Later, Walker attended Randolph-Henry (R-H).

“When I was at R-H, we only had a varsity team, and after getting cut in eighth and ninth grade, I finally made the team,” he said, with his playing opportunities coming at second base and catcher. “I was second string and did not play much, but sitting next to Coach (Pete) Gowin I began to learn more about coaching.”

Walker said he got most of his coaching education from his uncle, Carl Vassar, who used to coach the Charlotte Court House team. And when Walker aged out of Dixie Youth Baseball, he would help Vassar by facilitating throwing and batting practice and by being a gofer.

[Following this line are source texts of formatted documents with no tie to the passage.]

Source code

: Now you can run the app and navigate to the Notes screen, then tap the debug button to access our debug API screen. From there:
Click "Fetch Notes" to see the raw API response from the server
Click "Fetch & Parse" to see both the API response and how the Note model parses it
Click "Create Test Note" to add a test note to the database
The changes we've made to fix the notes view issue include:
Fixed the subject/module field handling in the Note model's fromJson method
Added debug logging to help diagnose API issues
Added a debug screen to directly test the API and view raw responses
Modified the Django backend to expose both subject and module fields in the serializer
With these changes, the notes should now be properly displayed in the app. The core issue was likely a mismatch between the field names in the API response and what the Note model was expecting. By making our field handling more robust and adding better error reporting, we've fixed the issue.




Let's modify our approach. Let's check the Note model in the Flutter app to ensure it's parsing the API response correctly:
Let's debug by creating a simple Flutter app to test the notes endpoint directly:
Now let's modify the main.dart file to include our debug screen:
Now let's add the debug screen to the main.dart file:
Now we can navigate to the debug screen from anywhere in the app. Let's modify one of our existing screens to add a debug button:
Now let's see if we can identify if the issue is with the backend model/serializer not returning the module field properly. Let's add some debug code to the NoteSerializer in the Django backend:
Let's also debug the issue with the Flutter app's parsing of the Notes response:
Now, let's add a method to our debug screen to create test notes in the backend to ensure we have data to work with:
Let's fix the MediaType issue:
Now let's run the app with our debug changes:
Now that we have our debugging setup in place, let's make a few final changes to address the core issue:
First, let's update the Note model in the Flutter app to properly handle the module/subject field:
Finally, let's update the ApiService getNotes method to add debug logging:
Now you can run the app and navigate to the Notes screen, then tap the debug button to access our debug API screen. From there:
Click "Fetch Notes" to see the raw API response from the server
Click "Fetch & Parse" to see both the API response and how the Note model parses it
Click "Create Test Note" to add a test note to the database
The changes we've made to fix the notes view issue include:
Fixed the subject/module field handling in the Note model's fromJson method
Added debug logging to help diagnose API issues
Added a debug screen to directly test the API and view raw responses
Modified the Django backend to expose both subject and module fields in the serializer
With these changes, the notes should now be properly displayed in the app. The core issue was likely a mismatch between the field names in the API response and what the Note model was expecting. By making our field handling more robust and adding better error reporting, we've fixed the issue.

In a photo taken in the early 1980s, Gary Walker, left, serves as an umpire, an activity he pursued for some time while developing his coaching career.

“I had fallen deeply in love with baseball early on and was always attracted to it,” Walker said. “I umpired Dixie games through high school and college and umpired high school games for about 20 years while I began my coaching career. Carl was my uncle/surrogate dad, and he encouraged me to stay with the coaching.”

Walker formed a special bond with the boys he coached.

“Having three daughters, the team players became my ‘sons,’” he said. “Teaching them to play the game and more to love the game became a passion. The dedication and hard work it takes to become a good player translates into life experience that will serve them well as they mature.”

He said it was Vassar’s dream for the Charlotte County boys to one day advance to the Dixie Youth Baseball World Series.

“Shortly before his death he came by and after a long conversation he told me that I ‘had’ to take up that dream,” Walker said. “In 2008 on the 50th anniversary of Dixie in Charlotte, we had our first state championship and trip to the series.”

After this came state championships in 2009, 2010 and 2011 as well.

“Having seen the thrill for the teams to win at that level makes you want to coach forever, hoping to share that experience with other children,” he said.

While providing coverage of Dixie Youth Baseball in the area, Richard LeSueur has followed Walker’s teams for years, and he said he never met a manager whose teams were more prepared than Walker’s squads.

“He always scouts the other teams in the tournament, and he is absolutely a student of the game,” LeSueur said. “His teams are fundamentally sound — great defense, solid pitching and timely hitting. It’s always a pleasure to watch/follow his teams.”

And Walker has now had the pleasure of coaching multiple generations of players, including Carlton and Joseph Reed, Greg and Cameron and Matthew Vassar and Todd and Brayson Arrington.

“This year’s team had three former players with children — Mac and Jay Gee, Tim and Cade Jordan (and) Ken and Taylor and Colby Trent,” Walker said.

He noted there is a special dynamic that comes with coaching a second generation of players.

“Dad’s have ‘warned’ their children how hard it is to play for me but also told them that they will learn to be better players and better people,” Walker said.

And his willingness to pass his knowledge and principles on has helped keep Charlotte County’s tradition of baseball success alive and well.